-- Excerpt follows --

Friday, May 21, 2010

Good Economic News -- Growth Skyrockets on China growth and trade recovery

Businessweek has the skinny:
Taiwan’s economy grew at the fastest pace in more than 30 years last quarter on surging sales of computer chips and display panels to China, as it heals ideological wounds with its neighbor in favor of trade ties.

Taiwan, Singapore and Japan all reported yesterday that growth accelerated in the first quarter, boosted by a rebound in global trade. In Taiwan, which outpaced China’s 11.9 percent expansion, policy makers are weighing the risk of raising interest rates from a record low against fallout from the debt crisis sparked by Greece, after April export orders from Europe fell 11 percent from the previous month.

“Taiwan benefited a lot from a rebound in the Chinese economy,” said Tony Phoo, an economist at Standard Chartered Plc in Taipei. “The economy is still prone to external uncertainty, with the Greek crisis already feeding into the export data.”

The statistics bureau yesterday raised its 2010 GDP growth projection to 6.14 percent from 4.72 percent, and its annual inflation forecast to 1.4 percent from 1.27 percent. The Central Bank of the Republic of China (Taiwan) has kept its benchmark interest rate at 1.25 percent since March last year to help extract the island from its deepest recession on record.


The planned trade accord with China has attracted overseas investors, spurring Taiwan’s dollar in April to its biggest monthly advance since September. The currency reached NT$31.269 per U.S. dollar on April 27, the strongest since August 2008.

The Taiwan dollar dropped 0.1 percent to NT$32.140 against its U.S. counterpart as of 11:48 a.m. today, according to Taipei Forex Inc. The island’s benchmark Taiex stock index fell 2.3 percent to 7,255.67, poised for its lowest close since Feb. 8.

“Investors are losing confidence,” said Robyn Hsu, who helps manage $3 billion at Capital Investment Trust Corp. in Taipei. “Taiwan’s gross domestic product growth will slow through the year despite a very stunning first-quarter figure yesterday. Falling commodity and gold prices suggest investors are retreating even from relatively safe markets.”

Lessee..... according to one of those investor rating thingies, Taiwan has the eighth most competitive economy in the world. Hookay.

Whatever you might think of our actual competitiveness, our current investments in and trade with China, the result of policies of the Lee Teng-hui and Chen Shui-bian administration, have growth skyrocketing on China's growth, and growing world trade. Tell me again why we need ECFA? So we're not marginalized "like North Korea" as Regional Administrator Ma informs us?

-- Excerpt concluded --
-- Excerpted data follows --

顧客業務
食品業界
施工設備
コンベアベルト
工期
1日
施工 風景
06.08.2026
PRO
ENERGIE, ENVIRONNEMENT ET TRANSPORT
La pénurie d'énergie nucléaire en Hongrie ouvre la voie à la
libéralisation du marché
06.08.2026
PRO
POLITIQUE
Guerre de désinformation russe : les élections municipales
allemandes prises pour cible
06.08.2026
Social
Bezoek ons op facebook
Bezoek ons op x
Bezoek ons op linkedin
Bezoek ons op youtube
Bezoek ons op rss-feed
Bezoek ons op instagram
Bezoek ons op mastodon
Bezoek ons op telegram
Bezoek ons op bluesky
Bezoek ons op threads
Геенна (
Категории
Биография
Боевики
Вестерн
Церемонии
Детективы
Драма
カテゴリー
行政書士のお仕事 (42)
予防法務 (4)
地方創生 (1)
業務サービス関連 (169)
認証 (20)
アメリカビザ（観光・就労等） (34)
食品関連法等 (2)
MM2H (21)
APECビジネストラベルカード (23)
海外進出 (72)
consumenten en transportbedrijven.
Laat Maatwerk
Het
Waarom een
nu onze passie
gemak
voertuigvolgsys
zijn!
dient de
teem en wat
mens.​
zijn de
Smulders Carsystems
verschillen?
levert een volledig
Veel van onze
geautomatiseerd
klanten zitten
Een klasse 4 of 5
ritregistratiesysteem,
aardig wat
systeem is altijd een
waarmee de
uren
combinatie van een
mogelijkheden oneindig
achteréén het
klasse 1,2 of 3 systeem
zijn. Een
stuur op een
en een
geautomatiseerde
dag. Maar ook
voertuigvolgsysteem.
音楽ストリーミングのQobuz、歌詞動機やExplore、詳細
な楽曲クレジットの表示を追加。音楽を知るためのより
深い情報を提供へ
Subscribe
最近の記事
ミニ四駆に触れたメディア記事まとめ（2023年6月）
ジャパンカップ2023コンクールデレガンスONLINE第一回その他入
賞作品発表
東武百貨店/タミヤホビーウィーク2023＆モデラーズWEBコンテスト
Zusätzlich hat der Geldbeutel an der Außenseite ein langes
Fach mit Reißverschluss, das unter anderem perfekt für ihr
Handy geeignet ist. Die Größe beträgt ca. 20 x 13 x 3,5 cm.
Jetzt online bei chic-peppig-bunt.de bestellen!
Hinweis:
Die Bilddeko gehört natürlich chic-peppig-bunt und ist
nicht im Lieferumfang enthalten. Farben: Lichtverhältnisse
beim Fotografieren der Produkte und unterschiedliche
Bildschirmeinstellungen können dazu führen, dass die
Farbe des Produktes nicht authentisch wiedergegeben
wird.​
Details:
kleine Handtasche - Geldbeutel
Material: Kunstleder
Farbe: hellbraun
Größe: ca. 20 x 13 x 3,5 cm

-- Excerpted data concluded --

*What you will do*:
a) Do these statements agree with the post on Taiwan's economy? For each, answer yes or no and quote the words of the post that settle it.
(i) The statistics bureau raised its 2010 GDP growth projection to 6.14 percent.
(ii) April export orders from Europe rose 11 percent from the previous month.
(iii) The central bank has held its benchmark interest rate at 1.25 percent since March of the previous year.
b) Can you set down, word for word, the part of the post on Taiwan's economy that opens with the words containing "Businessweek has the" and closes with "the previous month."?

*Answers for this exercise*:
a)
(i) Yes: "raised its 2010 GDP growth projection to 6.14 percent from 4.72 percent"
(ii) No: "April export orders from Europe fell 11 percent from the previous month"
(iii) Yes: "has kept its benchmark interest rate at 1.25 percent since March last year"

b)
Businessweek has the skinny:
Taiwan’s economy grew at the fastest pace in more than 30 years last quarter on surging sales of computer chips and display panels to China, as it heals ideological wounds with its neighbor in favor of trade ties.

Taiwan, Singapore and Japan all reported yesterday that growth accelerated in the first quarter, boosted by a rebound in global trade. In Taiwan, which outpaced China’s 11.9 percent expansion, policy makers are weighing the risk of raising interest rates from a record low against fallout from the debt crisis sparked by Greece, after April export orders from Europe fell 11 percent from the previous month.